CS61A: Calculator

Exceptions

• Exceptions allow us to raise an error for unexpected behaviors
• We may raise exceptions with the raise statement in Python:

raise <expression>

• Expression must evaluate to a subclass of BaseException or an instance of one.
• Exceptions are objects too. They are constructred like other objects.
• Types of exceptions
  • TypeError: A function was passed the wrong number/type of argument
  • NameError: A name wasn’t found
  • KeyError: A key wasn’t found in a dictionary
  • RecursionError: Too many recursive calls

abs("Hello")

---------------------------------------------------------------------------

TypeError                                 Traceback (most recent call last)

Cell In[1], line 1
----> 1 abs("Hello")


TypeError: bad operand type for abs(): 'str'

• We may raise custom errors of our own with messages.
• Ex:

raise TypeError("This is a custom error!")

---------------------------------------------------------------------------

TypeError                                 Traceback (most recent call last)

Cell In[2], line 1
----> 1 raise TypeError("This is a custom error!")
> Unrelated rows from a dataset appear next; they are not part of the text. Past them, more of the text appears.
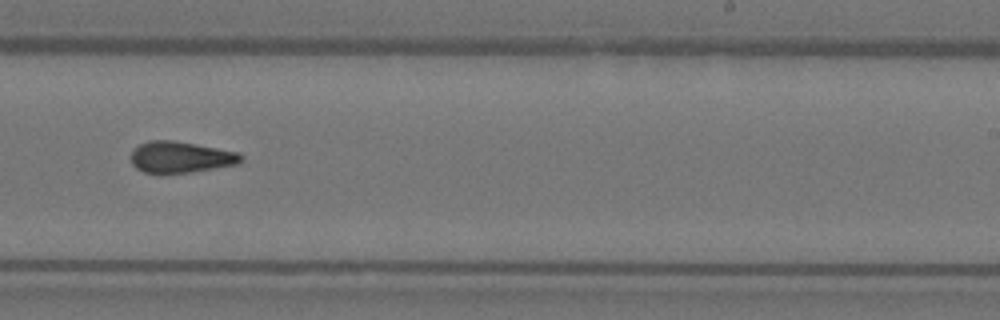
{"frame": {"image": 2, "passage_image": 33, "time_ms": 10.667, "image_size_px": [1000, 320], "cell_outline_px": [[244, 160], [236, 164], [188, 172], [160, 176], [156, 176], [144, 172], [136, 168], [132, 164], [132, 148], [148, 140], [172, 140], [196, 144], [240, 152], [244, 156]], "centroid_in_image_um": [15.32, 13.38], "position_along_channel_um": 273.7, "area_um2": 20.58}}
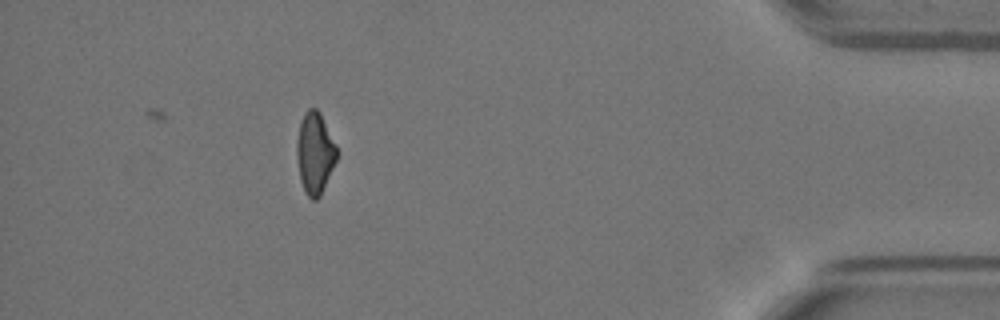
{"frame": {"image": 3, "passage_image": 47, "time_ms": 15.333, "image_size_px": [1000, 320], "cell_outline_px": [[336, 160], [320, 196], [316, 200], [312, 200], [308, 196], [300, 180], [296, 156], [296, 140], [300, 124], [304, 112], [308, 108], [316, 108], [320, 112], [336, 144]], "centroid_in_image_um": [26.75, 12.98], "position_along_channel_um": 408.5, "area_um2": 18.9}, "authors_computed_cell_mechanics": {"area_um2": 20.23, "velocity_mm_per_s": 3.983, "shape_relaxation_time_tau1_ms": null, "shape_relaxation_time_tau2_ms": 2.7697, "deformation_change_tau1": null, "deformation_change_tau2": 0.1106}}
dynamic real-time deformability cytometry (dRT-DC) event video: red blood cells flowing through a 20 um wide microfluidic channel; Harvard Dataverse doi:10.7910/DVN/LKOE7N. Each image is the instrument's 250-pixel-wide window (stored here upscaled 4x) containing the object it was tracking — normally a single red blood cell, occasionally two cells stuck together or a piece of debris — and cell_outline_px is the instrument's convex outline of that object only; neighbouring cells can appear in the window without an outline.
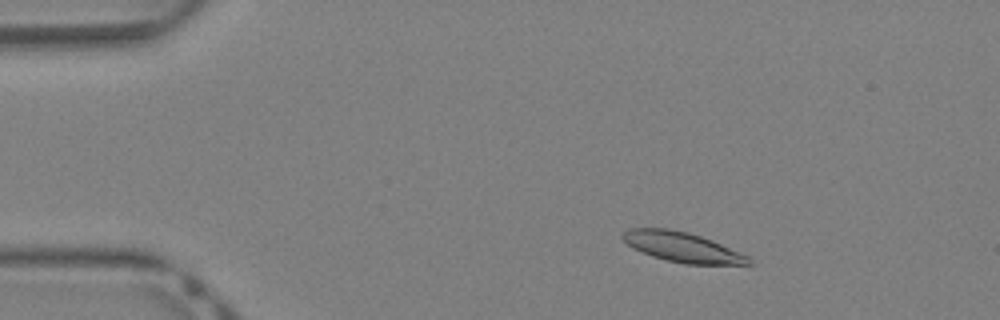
{"species": "Egyptian fruit bat (a non-hibernating species)", "species_latin": "Rousettus aegyptiacus", "temperature_condition": "warm", "stored_images_in_passage": 38, "camera_frame_rate_fps": 3000, "um_per_image_px": 0.085, "animal": {"sex": "female"}, "frame": {"image": 1, "passage_image": 4, "time_ms": 1.0, "image_size_px": [1000, 320], "cell_outline_px": [[756, 264], [684, 264], [652, 256], [632, 248], [620, 236], [628, 228], [668, 228], [688, 232], [712, 240], [748, 256]], "centroid_in_image_um": [57.98, 21.0], "position_along_channel_um": 27.0, "area_um2": 21.85}}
TypeError: This is a custom error!

Try Statements

• The reason that exceptions have types is that they both describe an error but also allows the language to handle expcetions differently.
• Default behavior of an exception is that the program halts and displays an error emssage
• Try statements allow the program to continue executing even with an exception. We just perform some alternative action if the error occurs

try:
    <try suite>
except <exception class> as <name>:
    <except suite>

• If any exceptions occur within the try suite, the except suite would be ran immediately.
• We may also assign a name to the error to access it.
• Execution flow:
  • The <try suite> is executed first
  • If, during the course of executing the <try suite> an exception is raised that is not handled otherwise, and if the class of the exception inherits from <exception class>, then the <except suite> is executed, with <name> bound to the exception.

Handling Exceptions

• Exception handling prevents a program from terminating:

try:
    x = 1/0
except ZeroDivisionError as e:
    print('handling a', type(e))
    x = 0

print(x)

handling a <class 'ZeroDivisionError'>
0

• We may now handle unexpected user behavior: baby-proofing
• Ex: Reducing a Sequence to a Value:

from operator import truediv

def reduce(f, s, initial):
    """Combine elements of s pairwise using f, starting with initial.
    
    >>> reduce(mul, [2 4 8], 1)
    8
    """
    if not s:
        return initial
    return reduce(f, s[1:], f(initial, s[0]))

def divide_all(n, ds):
    try:
        return reduce(truediv, ds, n) 
    except ZeroDivisionError:
        return float('inf')
    
print(divide_all(1024, [2, 4, 8]))
print(divide_all(1024, [2, 4, 0, 8]))

16.0
inf

• There is a separation of concerns here, reduce doesn’t have to worry about what errors it may cause. Division would handle the case of a ZeroDivisionError.
  • This allows for a specialization of reduce.

Programming Languages

• An interpreter is a program that takes code written in the programming language as input and executes the code to create the behavior of the program.
• Scheme is powerful but has few rules. Can be easily implemented in Python.
• Programs may be thought of as trees of expressions. Interpreters work through tree recursion.
• Computers execute programs written in various programming languages
  • Machine Languages: statements are interpreted by the hardware itself
    • A fixed set of instructions invoke operations implemented by the CPU.
    • Has limited access to its own memory, but has ways to access additional memory in caches, main memory, and computer disks.
    • Cannot change the programming language itself without changing the computer circuitry.
    • Harder to program in beacuse operations refer to specific hardware memory addresses and there are no abstraction mechanisms.
  • High-level languages: statements and expressions are interpreted by another program or compiled into another language.
    • Interpreting: reading the program and executing behavior
    • Compiling: Translating the language to machine language.
    • Provides means of abstraction such as naming, function definition, and objects.
    • Abstracts away system details to be independent of hardware and operating system.
      • THe same program can run on different operating systems or hardware.
• Modern languages mix compilation and interpretation. Statements are compiled just in time as if they were interpreted.
• High-level languages are built on other high level languages
  • Machine language is used to build the compiler for the C language (a higher level language) which is then used to create an interpreter for python.
• Python is compiled into python 3 byte code.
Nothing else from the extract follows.